AVAILABLE RECORDS:
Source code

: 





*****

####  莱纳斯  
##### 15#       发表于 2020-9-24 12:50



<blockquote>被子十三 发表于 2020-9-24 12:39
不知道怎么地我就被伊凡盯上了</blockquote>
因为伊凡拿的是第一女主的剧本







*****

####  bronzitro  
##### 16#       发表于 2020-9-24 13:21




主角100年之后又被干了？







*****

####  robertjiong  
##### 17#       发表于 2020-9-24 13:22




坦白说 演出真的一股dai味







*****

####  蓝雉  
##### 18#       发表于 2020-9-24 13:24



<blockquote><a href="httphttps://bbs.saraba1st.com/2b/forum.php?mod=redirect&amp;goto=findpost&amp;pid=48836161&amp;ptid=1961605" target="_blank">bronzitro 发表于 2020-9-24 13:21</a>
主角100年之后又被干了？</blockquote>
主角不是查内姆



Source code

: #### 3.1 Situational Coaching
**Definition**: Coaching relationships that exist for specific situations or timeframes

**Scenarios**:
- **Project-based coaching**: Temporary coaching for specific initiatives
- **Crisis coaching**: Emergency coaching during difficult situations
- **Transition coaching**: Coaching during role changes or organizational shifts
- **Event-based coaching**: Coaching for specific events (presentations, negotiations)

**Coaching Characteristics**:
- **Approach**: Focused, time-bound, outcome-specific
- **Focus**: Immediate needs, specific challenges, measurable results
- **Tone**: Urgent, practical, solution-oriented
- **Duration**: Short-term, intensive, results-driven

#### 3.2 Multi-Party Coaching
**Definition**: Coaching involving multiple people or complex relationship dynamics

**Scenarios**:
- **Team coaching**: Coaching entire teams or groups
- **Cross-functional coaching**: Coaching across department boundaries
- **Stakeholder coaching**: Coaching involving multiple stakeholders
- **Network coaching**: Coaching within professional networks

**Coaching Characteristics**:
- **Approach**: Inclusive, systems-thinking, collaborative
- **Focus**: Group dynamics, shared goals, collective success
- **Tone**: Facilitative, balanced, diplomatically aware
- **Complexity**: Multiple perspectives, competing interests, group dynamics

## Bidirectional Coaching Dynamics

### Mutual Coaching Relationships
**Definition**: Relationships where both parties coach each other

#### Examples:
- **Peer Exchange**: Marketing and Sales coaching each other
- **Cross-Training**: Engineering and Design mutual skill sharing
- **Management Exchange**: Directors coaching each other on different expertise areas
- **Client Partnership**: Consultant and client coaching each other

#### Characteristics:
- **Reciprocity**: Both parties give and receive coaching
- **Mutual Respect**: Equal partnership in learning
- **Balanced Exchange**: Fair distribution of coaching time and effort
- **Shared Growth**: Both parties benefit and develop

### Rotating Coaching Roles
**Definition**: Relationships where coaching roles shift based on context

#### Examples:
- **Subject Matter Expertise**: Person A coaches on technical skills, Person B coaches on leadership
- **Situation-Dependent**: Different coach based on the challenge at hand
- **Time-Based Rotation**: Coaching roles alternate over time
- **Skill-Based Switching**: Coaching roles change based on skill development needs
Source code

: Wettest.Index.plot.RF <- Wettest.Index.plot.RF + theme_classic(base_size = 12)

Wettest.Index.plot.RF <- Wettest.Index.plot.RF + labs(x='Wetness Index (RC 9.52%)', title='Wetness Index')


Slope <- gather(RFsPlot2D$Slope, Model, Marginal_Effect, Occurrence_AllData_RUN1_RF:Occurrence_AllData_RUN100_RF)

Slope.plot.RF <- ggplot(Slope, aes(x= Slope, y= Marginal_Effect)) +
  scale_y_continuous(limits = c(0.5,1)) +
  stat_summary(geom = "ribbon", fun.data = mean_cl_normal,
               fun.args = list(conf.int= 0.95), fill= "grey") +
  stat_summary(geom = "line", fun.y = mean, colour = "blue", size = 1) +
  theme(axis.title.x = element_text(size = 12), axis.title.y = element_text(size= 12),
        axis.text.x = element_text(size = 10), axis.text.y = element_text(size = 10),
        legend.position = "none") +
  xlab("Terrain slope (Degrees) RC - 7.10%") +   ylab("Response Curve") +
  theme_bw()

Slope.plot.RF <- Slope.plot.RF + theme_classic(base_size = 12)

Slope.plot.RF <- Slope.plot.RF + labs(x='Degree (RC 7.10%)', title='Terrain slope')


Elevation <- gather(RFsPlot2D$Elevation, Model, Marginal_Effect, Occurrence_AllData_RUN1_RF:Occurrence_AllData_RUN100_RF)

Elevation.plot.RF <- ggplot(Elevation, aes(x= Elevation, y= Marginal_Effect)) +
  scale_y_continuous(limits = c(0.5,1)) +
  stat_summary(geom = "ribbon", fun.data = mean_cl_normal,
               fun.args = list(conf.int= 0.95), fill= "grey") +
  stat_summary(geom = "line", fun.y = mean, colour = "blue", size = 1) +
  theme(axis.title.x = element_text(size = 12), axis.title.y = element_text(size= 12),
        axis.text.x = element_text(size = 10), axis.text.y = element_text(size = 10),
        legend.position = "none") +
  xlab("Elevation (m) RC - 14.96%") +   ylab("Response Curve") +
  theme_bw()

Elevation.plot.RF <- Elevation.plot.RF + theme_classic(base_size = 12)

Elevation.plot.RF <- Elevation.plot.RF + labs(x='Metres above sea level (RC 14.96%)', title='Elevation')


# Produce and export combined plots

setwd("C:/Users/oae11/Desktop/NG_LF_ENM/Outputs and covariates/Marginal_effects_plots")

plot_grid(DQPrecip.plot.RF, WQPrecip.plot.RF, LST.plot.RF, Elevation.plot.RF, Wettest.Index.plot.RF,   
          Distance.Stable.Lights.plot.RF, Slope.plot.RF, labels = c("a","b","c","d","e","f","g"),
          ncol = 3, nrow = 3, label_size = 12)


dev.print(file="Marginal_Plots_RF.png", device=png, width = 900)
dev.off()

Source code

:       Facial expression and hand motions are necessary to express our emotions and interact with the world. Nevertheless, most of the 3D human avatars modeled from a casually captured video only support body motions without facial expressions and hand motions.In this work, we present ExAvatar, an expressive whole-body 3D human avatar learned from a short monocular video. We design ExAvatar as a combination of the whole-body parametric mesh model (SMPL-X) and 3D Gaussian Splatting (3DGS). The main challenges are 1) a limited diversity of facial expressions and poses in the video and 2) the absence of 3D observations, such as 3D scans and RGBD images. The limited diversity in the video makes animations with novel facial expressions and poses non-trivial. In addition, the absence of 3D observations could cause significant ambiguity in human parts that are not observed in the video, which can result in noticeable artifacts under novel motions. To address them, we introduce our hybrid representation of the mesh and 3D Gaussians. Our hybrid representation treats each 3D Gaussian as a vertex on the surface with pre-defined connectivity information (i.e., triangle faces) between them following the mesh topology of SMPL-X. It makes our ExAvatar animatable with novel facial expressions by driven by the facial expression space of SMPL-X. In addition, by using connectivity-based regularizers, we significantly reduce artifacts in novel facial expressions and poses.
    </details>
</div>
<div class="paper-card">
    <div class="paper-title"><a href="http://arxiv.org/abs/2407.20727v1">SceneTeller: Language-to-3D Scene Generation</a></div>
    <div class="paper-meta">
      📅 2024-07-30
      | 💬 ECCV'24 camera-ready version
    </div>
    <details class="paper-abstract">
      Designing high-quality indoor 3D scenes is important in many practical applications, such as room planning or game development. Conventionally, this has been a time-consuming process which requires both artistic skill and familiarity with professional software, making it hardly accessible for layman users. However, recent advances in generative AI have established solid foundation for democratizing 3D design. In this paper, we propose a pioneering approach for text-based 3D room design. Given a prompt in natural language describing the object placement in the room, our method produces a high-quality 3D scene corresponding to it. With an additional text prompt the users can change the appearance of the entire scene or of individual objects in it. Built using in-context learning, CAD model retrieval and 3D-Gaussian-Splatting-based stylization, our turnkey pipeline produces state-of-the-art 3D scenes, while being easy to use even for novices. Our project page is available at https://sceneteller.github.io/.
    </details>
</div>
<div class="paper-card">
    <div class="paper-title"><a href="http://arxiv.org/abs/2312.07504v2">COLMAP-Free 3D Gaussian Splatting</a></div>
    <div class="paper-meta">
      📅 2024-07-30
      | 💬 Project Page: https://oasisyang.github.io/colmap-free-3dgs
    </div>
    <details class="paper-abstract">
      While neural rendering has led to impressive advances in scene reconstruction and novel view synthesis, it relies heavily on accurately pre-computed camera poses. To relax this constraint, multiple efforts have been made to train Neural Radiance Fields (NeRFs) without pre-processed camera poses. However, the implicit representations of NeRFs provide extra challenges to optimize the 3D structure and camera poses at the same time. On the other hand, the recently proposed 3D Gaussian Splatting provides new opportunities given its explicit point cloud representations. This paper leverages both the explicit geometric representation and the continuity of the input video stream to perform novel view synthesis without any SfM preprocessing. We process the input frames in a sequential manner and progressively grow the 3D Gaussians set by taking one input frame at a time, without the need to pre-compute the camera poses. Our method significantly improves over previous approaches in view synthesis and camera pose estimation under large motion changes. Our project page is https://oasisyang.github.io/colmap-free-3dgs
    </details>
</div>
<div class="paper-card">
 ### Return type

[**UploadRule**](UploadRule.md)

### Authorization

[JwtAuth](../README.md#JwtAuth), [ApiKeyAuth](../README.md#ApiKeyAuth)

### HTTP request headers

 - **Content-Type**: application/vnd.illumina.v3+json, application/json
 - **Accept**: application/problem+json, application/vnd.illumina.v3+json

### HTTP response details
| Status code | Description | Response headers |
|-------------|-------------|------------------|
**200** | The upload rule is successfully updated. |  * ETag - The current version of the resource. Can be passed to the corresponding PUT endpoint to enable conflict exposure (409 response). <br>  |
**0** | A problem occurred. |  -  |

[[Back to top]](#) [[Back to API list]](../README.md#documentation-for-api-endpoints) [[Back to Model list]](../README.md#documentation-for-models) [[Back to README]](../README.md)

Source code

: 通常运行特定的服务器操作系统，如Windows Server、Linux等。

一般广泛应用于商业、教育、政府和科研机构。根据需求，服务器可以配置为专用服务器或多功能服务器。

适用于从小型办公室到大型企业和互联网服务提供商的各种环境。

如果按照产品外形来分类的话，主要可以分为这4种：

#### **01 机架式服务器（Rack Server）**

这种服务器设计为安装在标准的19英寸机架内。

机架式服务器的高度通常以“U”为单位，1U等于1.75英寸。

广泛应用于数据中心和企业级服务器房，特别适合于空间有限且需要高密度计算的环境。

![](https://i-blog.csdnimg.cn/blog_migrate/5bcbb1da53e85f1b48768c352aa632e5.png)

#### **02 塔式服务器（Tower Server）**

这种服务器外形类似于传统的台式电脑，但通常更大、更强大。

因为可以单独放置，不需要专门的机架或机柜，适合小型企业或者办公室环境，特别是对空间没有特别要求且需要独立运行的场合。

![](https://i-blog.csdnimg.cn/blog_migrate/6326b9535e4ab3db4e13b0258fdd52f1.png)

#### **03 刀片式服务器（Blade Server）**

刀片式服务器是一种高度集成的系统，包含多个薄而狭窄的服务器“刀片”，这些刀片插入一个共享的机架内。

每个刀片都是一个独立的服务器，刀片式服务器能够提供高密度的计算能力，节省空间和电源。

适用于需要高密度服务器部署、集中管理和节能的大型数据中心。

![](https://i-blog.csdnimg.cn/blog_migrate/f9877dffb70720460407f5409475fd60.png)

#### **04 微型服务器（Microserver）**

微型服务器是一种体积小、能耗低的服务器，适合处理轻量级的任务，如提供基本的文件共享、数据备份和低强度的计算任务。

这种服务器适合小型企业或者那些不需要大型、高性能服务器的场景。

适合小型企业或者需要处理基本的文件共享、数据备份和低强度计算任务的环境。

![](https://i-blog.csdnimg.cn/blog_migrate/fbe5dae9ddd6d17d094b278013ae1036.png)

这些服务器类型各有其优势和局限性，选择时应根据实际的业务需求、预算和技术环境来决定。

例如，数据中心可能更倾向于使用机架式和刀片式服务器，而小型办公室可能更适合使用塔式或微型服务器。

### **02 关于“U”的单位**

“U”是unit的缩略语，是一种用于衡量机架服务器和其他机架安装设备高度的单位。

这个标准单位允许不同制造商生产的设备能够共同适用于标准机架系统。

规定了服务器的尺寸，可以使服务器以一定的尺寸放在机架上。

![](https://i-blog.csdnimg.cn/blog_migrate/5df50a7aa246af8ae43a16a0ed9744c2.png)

EXERCISE DETAILS: List each line in the records above that contains the word "involving".

SOLVED PROBLEM:
**Definition**: Coaching involving multiple people or complex relationship dynamics
- **Stakeholder coaching**: Coaching involving multiple stakeholders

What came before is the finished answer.